Regardless of literary connection or new invention, it is clear Inhumans are now the core Agents of S.H.I.E.L.D. arc, and that we’ll see them manifest in many ways. It isn’t so clear how other elements of the fictional mythology will appear in the future. The complications and resolutions going forward will likely come from the intersections between the Inhumans, ATCU, Hydra, and Planet X. We’ve already seen S.H.I.E.L.D. and the ATCU form an uneasy alliance based on some common goals (and the S.H.I.E.L.D. superhuman league of the Avengers is a known quantity). It’s likely that how these groups come together and fight whomever ends up being more evil at the moment based on the current perception of evil among the loose alliances being formed is the engine that will drive the show forward.

As I tell my strategy clients, assumptions blind them to other possibilities. As soon as Daisy (Chloe Bennett) makes the assumption that Banks (Andrew Howard) is Lash, she stops looking elsewhere, until her assumption is proven wrong. That assumption causes her to go back to “square one” in terms of her search.
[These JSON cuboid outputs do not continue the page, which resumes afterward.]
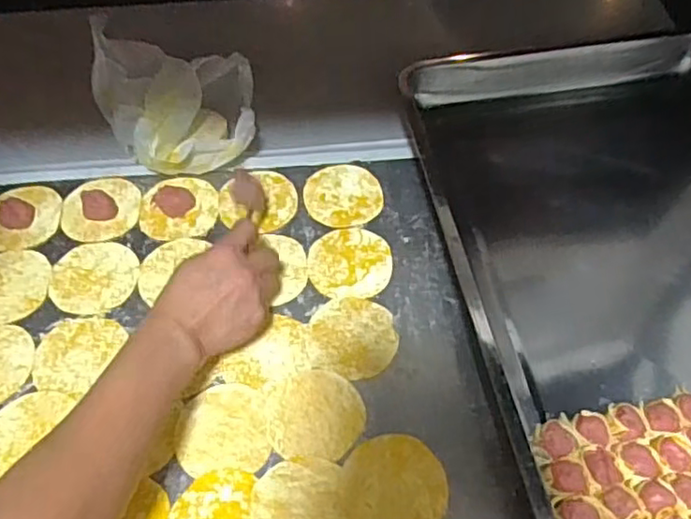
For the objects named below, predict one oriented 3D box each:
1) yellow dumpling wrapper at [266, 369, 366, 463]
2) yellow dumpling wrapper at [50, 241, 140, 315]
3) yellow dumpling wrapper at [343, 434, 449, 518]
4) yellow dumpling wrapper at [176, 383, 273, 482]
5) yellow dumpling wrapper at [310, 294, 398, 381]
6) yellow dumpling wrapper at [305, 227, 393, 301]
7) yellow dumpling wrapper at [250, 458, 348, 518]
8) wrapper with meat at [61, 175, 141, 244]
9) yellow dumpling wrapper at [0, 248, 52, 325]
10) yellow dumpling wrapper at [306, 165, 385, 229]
[{"bbox_3d":[-0.025,0.130,0.544,0.081,0.004,0.078,0,55,0],"label":"yellow dumpling wrapper"},{"bbox_3d":[-0.248,0.016,0.633,0.081,0.004,0.082,0,55,0],"label":"yellow dumpling wrapper"},{"bbox_3d":[0.040,0.180,0.508,0.079,0.004,0.082,-2,55,-2],"label":"yellow dumpling wrapper"},{"bbox_3d":[-0.103,0.140,0.539,0.076,0.004,0.077,-5,55,-4],"label":"yellow dumpling wrapper"},{"bbox_3d":[0.006,0.070,0.588,0.079,0.004,0.082,0,55,0],"label":"yellow dumpling wrapper"},{"bbox_3d":[0.004,0.002,0.638,0.080,0.004,0.082,-2,55,-2],"label":"yellow dumpling wrapper"},{"bbox_3d":[-0.035,0.196,0.498,0.073,0.004,0.080,-12,56,-9],"label":"yellow dumpling wrapper"},{"bbox_3d":[-0.260,-0.057,0.683,0.079,0.006,0.090,2,55,1],"label":"wrapper with meat"},{"bbox_3d":[-0.332,0.024,0.629,0.079,0.004,0.088,-10,55,-7],"label":"yellow dumpling wrapper"},{"bbox_3d":[-0.002,-0.071,0.688,0.081,0.004,0.085,0,55,0],"label":"yellow dumpling wrapper"}]

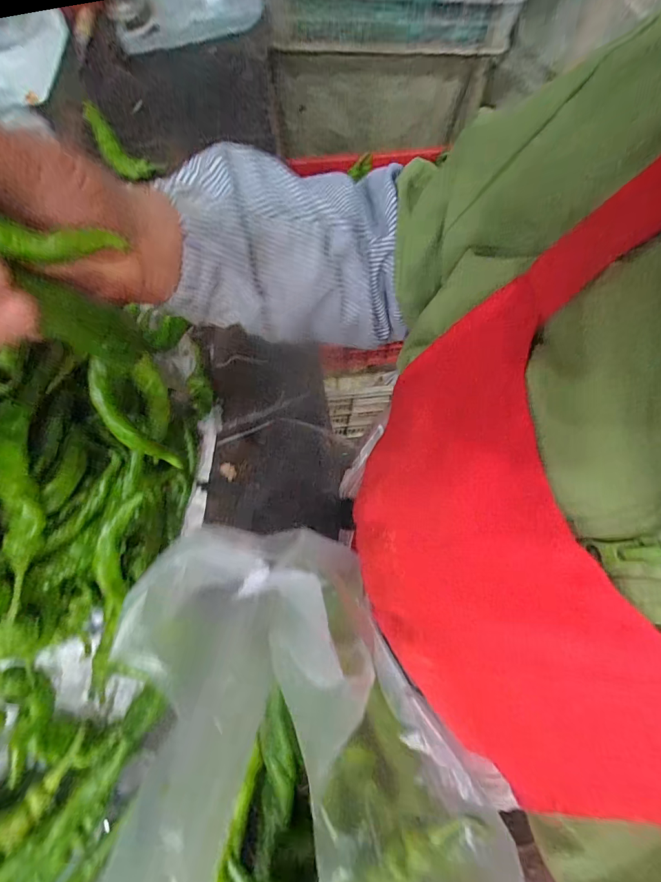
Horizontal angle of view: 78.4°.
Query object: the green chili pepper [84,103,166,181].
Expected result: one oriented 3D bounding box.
[{"bbox_3d":[-0.368,-0.509,0.690,0.194,0.029,0.060,41,72,13],"label":"green chili pepper"}]

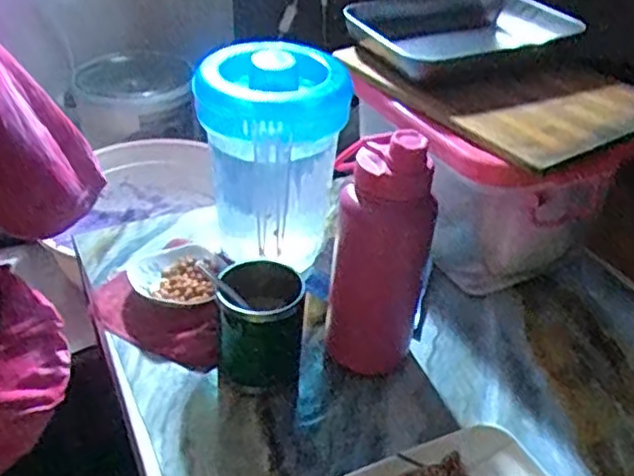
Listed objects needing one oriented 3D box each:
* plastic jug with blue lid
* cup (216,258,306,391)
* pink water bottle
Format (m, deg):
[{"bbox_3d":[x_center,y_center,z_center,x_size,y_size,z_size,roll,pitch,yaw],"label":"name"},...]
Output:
[{"bbox_3d":[-0.048,-0.074,0.762,0.155,0.260,0.149,1,35,-1],"label":"plastic jug with blue lid"},{"bbox_3d":[-0.064,0.087,0.663,0.078,0.110,0.072,1,35,-1],"label":"cup"},{"bbox_3d":[0.060,0.015,0.654,0.093,0.250,0.084,-2,36,-5],"label":"pink water bottle"}]

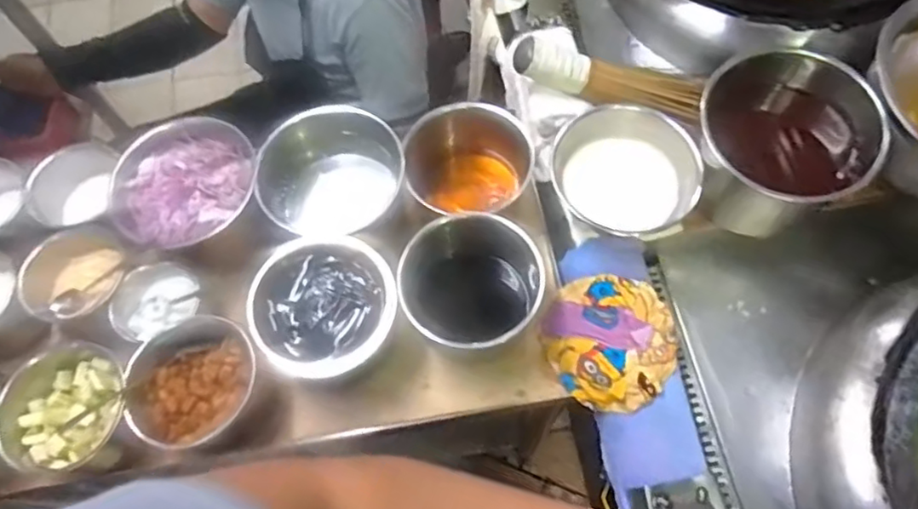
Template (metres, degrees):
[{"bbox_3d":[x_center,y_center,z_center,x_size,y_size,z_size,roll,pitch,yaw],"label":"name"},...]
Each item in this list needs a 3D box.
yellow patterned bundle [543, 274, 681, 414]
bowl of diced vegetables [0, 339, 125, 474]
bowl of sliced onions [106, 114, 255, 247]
[{"bbox_3d":[0.178,0.100,0.718,0.146,0.047,0.152,-1,66,2],"label":"yellow patterned bundle"},{"bbox_3d":[-0.430,0.172,0.671,0.129,0.056,0.127,-1,66,2],"label":"bowl of diced vegetables"},{"bbox_3d":[-0.339,-0.081,0.765,0.175,0.070,0.181,-1,66,2],"label":"bowl of sliced onions"}]

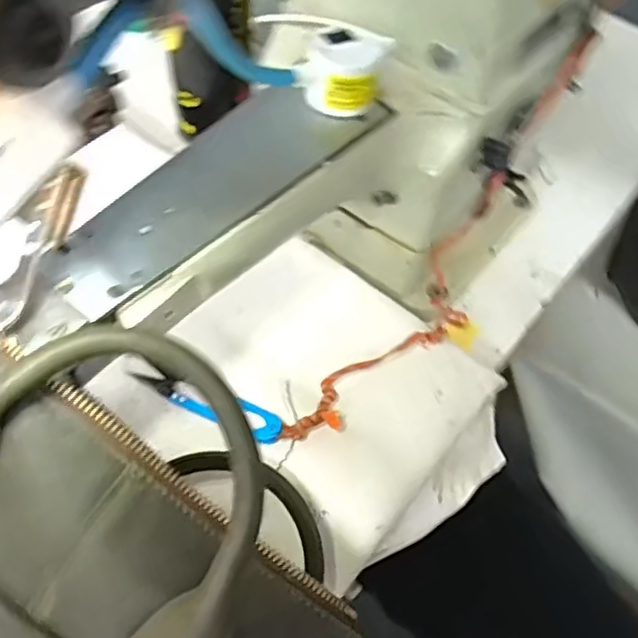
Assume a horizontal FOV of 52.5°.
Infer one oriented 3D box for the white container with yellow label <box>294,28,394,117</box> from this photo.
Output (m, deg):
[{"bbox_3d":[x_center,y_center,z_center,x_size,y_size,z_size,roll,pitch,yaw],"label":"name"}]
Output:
[{"bbox_3d":[0.013,-0.128,0.333,0.037,0.034,0.041,18,57,9],"label":"white container with yellow label"}]

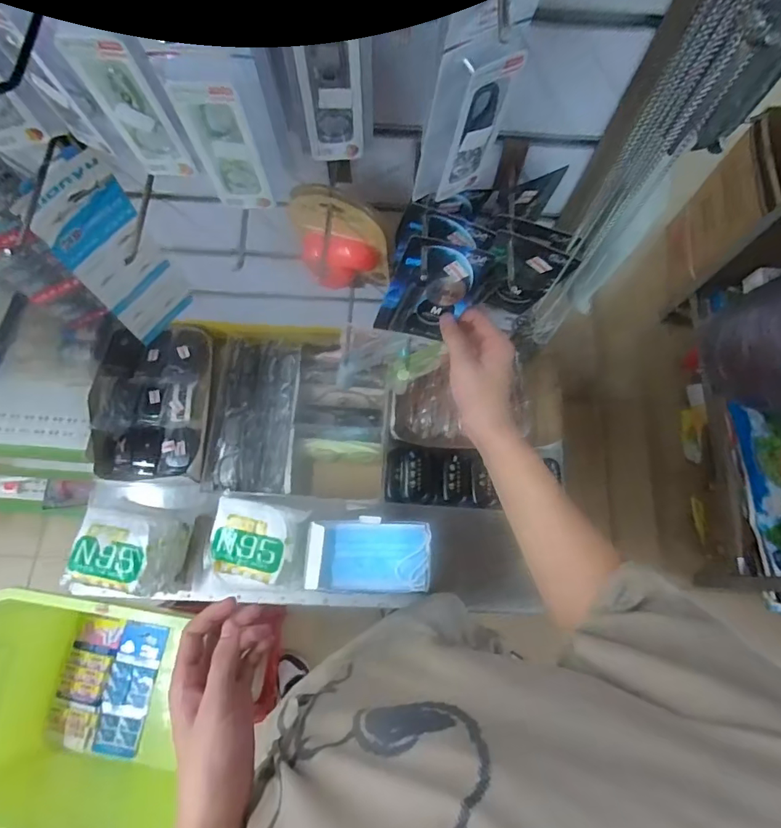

There are a lot of assumptions being made in Agents of S.H.I.E.L.D. about Inhumans, the ATCU, Hydra, and S.H.I.E.L.D., both by and amongst the various players. Even Ward has his assumptions challenged by the introduction of apparent Hydra operative Gideon Malick (Powers Booth). The one thing I know (and hopefully Agents of S.H.I.E.L.D. knows too) is that stripping away oru assumptions can lead to transformations of organizations and individuals almost as dramatic as exposure to Terrigen gas.